The energy sector continues to be a neglected sphere. On one hand, the Nagaland state government harps on attracting investment, while seldom makes available the prerequisites. 

One obvious indicator of the neglect, as far as the energy sector is concerned, has been the frequent power cuts.  

Another indicator, which hardly catches the attention of the public, has been depreciating Budget allocation by the government against mounting projected requirement for maintenance and upgrades. 

State Plan/Budget allocation has decreased over the past 10-plus years, even as demand grows and equipments get older and overwhelmed. 

As per Department of Power, Nagaland (DoPN) insiders, Rs 9.4cr was allocated for 2019-20 against a projected requirement of Rs. 52cr. In 2016-17, it was Rs 12cr against a requirement of Rs 265cr. The figures for 2020-21 are still to be made public. 

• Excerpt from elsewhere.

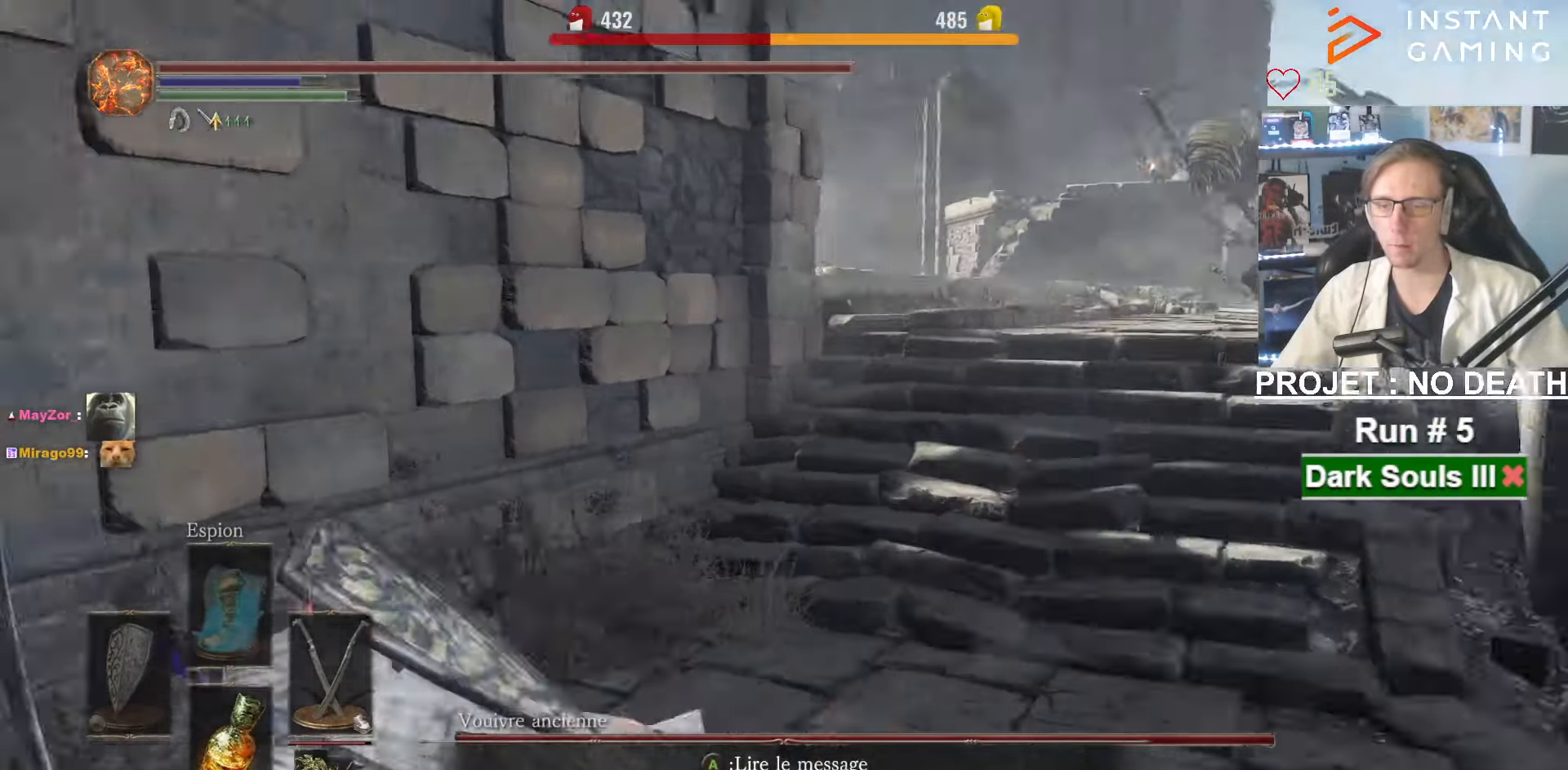
{"keys": ["q", "space", "z"], "mouse": [], "events": [[66, "s", "up"], [483, "z", "down"]]}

DoPN officials have accused the government of apathy, which have resulted in failing consumer demands as well as revenue targets. 

The government disputes this claim, reprimanding the DoPN for under-performing despite channeling hundreds of crores annually to the energy sector.  

In its defence, the DoPN maintains that the hundreds of crores released annually are non-Plan funds apportioned for purchasing power from the national grid.  

In 2018-19, Nagaland spent an estimated Rs. 325cr as purchase cost, while collecting barely Rs 150cr in return (revenue) from the consumers. In 2019-20, the purchase cost was estimated at Rs 350cr. The DoPN has yet to announce the revenue collection for 2019-20 and the projection for 2020-21. 

To hammer home the point, the state has lost around Rs 1480cr in unrealised electricity dues during 2003-19. The purchase cost (excluding the measly annual State Plan allocations) during this period works out to over Rs 2800cr and the revenue collected comes to around Rs 1340cr.  

According to the DoPN, the government should make a distinction between Plan and non-Plan allocations— fund allocated from the State Plan are for asset upkeep, while non-Plan allocations are for power-purchase and other expenses. Requisite fund from the State Plan for maintaining a robust infrastructure and a leak-proof revenue collection system would narrow the spending-revenue gap, it claims. 

It appears to be a never-ending dispute only worsening the power situation and a burgeoning spending-revenue gulf even as tariff increase without fail.  

Add to it a third player— the public/consumers, a majority of whom have failed to keep their side of the bargain. The consumers are just as responsible for the 1400-plus crore losses incurred by the DoPN. 

The DoPN also cannot afford to put the blame entirely on short-funding, while consistently turning a blind eye to under-billing, power theft and lazy meter-readers, who have taken a fancy to ‘remote-sensing’ (pun intended) and generating average/minimum bills without physically going door to door to take spot readings. Moreover, it cannot simply resort to hiking tariff to compensate for lost revenue. 

It is a mess to which everyone, excluding a minority of honest consumers, has contributed. 

Now, pre-paid mode of supply is taking root; a model imagined to right the revenue woes. It is showing results in other states. The government should commit to completing the transition at the shortest possible time and give honest consumers the fairness they deserve.